Thursday, February 10, 2011

You get what you give

Social contacts require effort from both sides of the fence. As mentioned yesterday, we are prone to form our own microcommunities within the game with the people who think similar, who have same kind - if not same - goals in the game, thus sharing similar - if not same - values. As Wolfshead explained in his excellent, though lengthy post, the MMOs are still viewed as shared social experiences. Where as the earlier games, like EQ, were so hard that you had to co-operate and thus you formed friendships through the must, the game design now relies on the activity and willingness of the participants to form those connections. If there are no measures to check the values or aims of other people, there is no way to know if the possible contact is a match or not.

Now I can hear comments on this that there are no such things in real life either. I must disagree: we connect with the people within the same context. You do not go to a bar in which you feel yourself uncomfortable, nor do you attend to a hobby you don't like. You select with precision the context in which you want to meet people and form new contacts.

One might think that the context in MMOs is already there: everyone is a player of the game, everyone wants to play against the big bad boss, everyone wants to have the shiniest leet gear.

But it isn't so.

Even though in MMOs everyone aspires to be the hero, there are none. In its base, a MMO is a virtual simulation, and within the context of the game design, game mechanics and the game setting the simulation is pretty much open for interpretation by the user, player. Thus there are several different ways to use and enjoy this simulation. For certain, a roleplayer wouldn't enjoy the company of a raiding guild, or the hardcore AH goblin the company of a slow leveller without money. All of them would try their best to find the subgroup they fit the best.

As Larísa mentioned in her post, you get what you give and if you are socially active in the game, you get social group around you. From my experience in WoW and the servers I've been actively in (granted, not at level cap in any except my main), this doesn't hold true. It can't be like it was mentioned in Wolfshead's post, that the social game enables the end game raiding, and that the social game starts when you reach the cap.

Then again, yes it can. But my humble opinion in this is that in this case the game has failed. It's the same as the newcomer playing a dps because its fun and fast to level reaches the level cap only to learn that s/he should play as a tank. Or that the new character levels up fast, only questing, only to learn that he should learn how to play in groups (and learn to use more than the three-four skills he has used so far).

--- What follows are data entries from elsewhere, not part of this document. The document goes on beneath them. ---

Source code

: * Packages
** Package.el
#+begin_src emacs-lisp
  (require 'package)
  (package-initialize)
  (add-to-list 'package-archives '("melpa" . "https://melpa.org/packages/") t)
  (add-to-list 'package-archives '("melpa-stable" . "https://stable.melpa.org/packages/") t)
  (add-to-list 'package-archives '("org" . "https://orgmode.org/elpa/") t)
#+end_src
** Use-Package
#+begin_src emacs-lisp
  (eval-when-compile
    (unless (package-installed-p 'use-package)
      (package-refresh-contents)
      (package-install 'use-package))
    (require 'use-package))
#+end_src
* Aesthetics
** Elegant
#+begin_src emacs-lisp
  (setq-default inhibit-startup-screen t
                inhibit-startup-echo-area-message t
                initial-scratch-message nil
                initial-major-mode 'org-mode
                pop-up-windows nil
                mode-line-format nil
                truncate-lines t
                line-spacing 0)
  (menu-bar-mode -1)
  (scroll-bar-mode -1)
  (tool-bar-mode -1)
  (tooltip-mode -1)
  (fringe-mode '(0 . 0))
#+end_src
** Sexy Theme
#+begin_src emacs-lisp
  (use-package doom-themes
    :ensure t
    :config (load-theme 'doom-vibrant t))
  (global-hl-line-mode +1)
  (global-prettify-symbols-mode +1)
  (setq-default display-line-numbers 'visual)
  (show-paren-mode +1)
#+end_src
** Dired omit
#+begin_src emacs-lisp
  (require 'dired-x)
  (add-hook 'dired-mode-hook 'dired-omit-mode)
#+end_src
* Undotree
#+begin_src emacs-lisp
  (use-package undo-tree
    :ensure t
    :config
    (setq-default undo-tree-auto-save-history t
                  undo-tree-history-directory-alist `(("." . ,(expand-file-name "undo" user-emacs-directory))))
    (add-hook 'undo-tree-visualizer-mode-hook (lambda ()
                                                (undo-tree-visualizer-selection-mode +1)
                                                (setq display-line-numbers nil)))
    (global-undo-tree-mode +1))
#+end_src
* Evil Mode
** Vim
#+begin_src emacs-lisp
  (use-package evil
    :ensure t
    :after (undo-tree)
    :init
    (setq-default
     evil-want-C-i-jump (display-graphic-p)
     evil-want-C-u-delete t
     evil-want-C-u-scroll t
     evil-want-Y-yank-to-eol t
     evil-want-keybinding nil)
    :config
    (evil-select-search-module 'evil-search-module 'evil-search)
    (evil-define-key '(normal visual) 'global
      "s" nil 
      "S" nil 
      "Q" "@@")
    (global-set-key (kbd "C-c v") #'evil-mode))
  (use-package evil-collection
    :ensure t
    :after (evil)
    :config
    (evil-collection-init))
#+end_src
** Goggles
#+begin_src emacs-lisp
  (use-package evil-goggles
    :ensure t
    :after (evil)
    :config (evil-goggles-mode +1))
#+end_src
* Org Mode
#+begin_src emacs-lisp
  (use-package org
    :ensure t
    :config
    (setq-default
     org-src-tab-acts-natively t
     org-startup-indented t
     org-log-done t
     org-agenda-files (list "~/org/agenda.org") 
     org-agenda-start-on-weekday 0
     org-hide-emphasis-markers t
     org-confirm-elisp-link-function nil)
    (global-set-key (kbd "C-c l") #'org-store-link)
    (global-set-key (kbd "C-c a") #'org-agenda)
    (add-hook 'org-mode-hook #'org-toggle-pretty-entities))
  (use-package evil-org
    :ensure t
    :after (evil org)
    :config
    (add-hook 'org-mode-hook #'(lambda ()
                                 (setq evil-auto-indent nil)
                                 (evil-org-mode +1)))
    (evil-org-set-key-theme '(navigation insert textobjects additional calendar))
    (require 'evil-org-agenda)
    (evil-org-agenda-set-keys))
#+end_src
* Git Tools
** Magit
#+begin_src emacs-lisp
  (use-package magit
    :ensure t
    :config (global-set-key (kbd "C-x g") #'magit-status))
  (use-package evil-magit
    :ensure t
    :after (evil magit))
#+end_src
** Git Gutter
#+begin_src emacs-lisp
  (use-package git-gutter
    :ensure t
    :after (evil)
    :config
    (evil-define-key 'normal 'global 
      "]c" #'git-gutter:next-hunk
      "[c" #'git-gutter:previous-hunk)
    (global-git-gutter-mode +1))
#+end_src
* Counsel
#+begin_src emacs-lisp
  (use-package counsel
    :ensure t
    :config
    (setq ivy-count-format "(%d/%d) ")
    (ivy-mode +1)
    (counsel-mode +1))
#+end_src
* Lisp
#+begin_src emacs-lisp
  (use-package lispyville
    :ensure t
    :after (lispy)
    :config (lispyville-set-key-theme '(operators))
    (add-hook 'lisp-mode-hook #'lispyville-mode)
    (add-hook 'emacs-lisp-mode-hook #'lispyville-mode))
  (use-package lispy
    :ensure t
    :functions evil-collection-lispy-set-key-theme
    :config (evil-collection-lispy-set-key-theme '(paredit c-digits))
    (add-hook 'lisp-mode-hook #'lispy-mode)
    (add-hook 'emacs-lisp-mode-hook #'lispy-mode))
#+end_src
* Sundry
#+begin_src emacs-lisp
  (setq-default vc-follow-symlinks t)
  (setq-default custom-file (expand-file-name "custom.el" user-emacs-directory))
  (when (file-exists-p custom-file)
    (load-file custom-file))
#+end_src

The game design has failed the player in that case. And the effort required from the players part at this point is more than required for having fun.

I can take Gnomore as an example: he's the social me. In every turn I encounter people in my adventures, I toss a buff on them, maybe greet them and every time I see people needing assistance, I help them. Like yesterday, when I did the cooking daily in Stormwind: there were four characters standing besides the cook in an Inn, waiting for the Confectionary Sugar to materialize. What they didn't notice was the fact that the bag of sugar appeared at the cellar in that particular Inn. So I went, picked it up and as I came up I said to them that go down, sugar is there. Result:
* One said "thnx"
* Three just rushed by
and that was it.

Of the several buffs I've tossed around, the only thanks came from a level 85 night elf priest, whom Gnomore met boarding the ship to Stormwind. Which was kind of amazing.

But the overall results, even when Gnomore tries to discuss with others is very much in vain.

It is useless to say in this context that you get what you give: the community itself is already shut inside their own little micro communities, tribes within tribes, shunning anyone outside their own. The game design lacks the meeting places and reasons for people to mix and match, to find new contacts and the opportunities to make your mind about other players.

Then again, for the majority of the players this is no brainer: why bother because I'm content with the guild I'm in. It is the perfect case of "Someone Else's Problem". At the same time players are telling their stories how they - as a guild, raid or group - have overcome this and that, done miraculous feats in the game and came out of anything as a group attract new players to the game, who are faced with the one simple guiding line.

You get what you give.

Now where is the support or route for these players to get where the established players who have been in the game for years are now? Where are the tools and possibilities to match the similar thinking, already established players in the game?

What are the options of the new player - or the one outside the social groups - to find one most suitable for her/him?

Now there is something to think about, outside your own box and comfort zone.